The psychology behind this behavior, why we continue to think things that have been seen to be false are true, is challenging. Whatever it is that got us to commit to an ideology, a world view, in the first place, seems to sometimes be stronger than the evidence of our own eyes, our own lived experience, our own intellect. We hang on to these positions in spite of being able to see the truth, for reasons that are, frankly, beyond my ability to completely understand. I guess it has something to do with the tribe we belong to and its beliefs, the comfort we find in thinking what we’ve always thought and being who we’ve always been. Perhaps it's simple self interest, or even our very understanding of who “I” am.
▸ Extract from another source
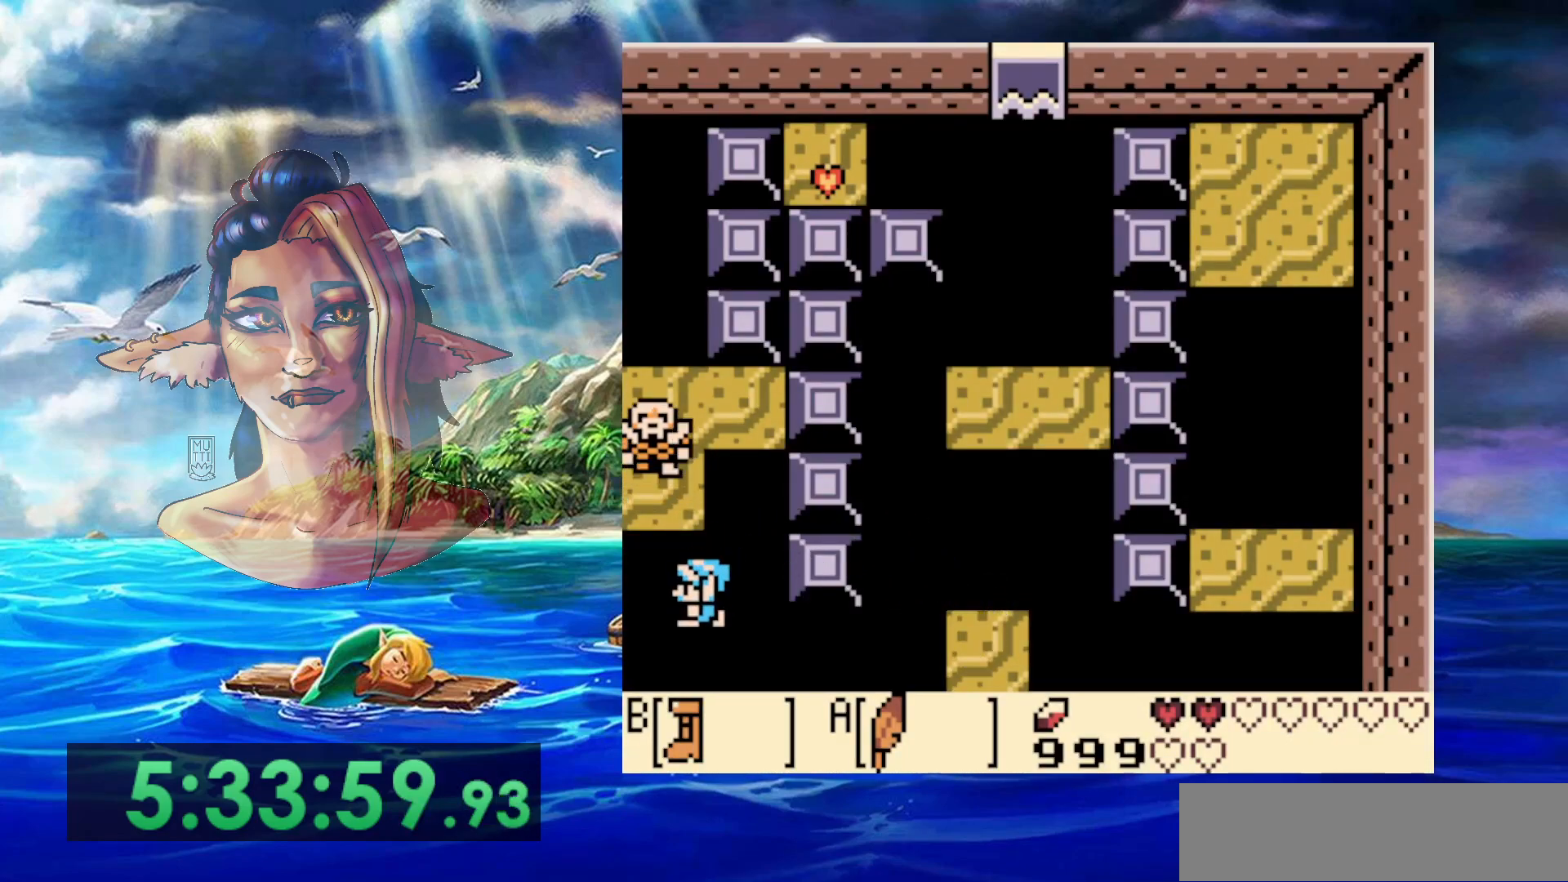
{"buttons": [], "events": [[50, "DPAD_LEFT", "down"], [83, "DPAD_LEFT", "up"], [233, "DPAD_UP", "up"]]}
Our challenge is to look at the elements of the real world around us as they actually are, and judge what is working and what is not, what is right and what is wrong, good and bad, healthy or sick, and act accordingly, unimpeded by an ideological lens which is actually a blinder.
Now, you might want to ask me: ‘Well, aren’t you an Orthodox Jew (I plead guilty, though I don’t love that or any other label)? That’s a pretty heavy, all-encompassing world view to schlep around. How can you claim to be any better than Bil’am? Aren't you as blinded as he ultimately was by your ideology?’ I would answer that traditional Jewish law, which is a big piece of our worldview, while often incorrectly described as ‘eternal’, ‘unchanging’, and words to that effect, is actually extremely situational, and quite un-ideological. A halachic (legal) decision is always answered case by case; it depends on who is asking and what their life situation is; it depends on all kinds of specifics of social and economic class, personal likes, dislikes, and sensitivities, local custom and practice, the needs of the community at the time, etc. Beyond the basic ideology of being committed to the halachic process, it is all about seeing a given situation for what it fully is, and deciding accordingly. As the Talmud says (Baba Batra 131a, and elsewhere): “A Rabbinic judge has nothing to consider other than what his eyes see.” Unlike Bil’am, a good Rabbi looks at who and what is in front of him or her and decides accordingly, without a preconceived theoretical or ideological preference, without any unnecessary fealty to precedent or pre-existing assumptions and decisions. Judaism asks of us to look at the real, at the here and now, and make our decisions from there.
Bil’am’s tragedy is that he was willing and able to really look at the world, understand and describe honestly what he saw, but unable to take the next step and change who he was and what he believed in accordingly. Let’s try and do better.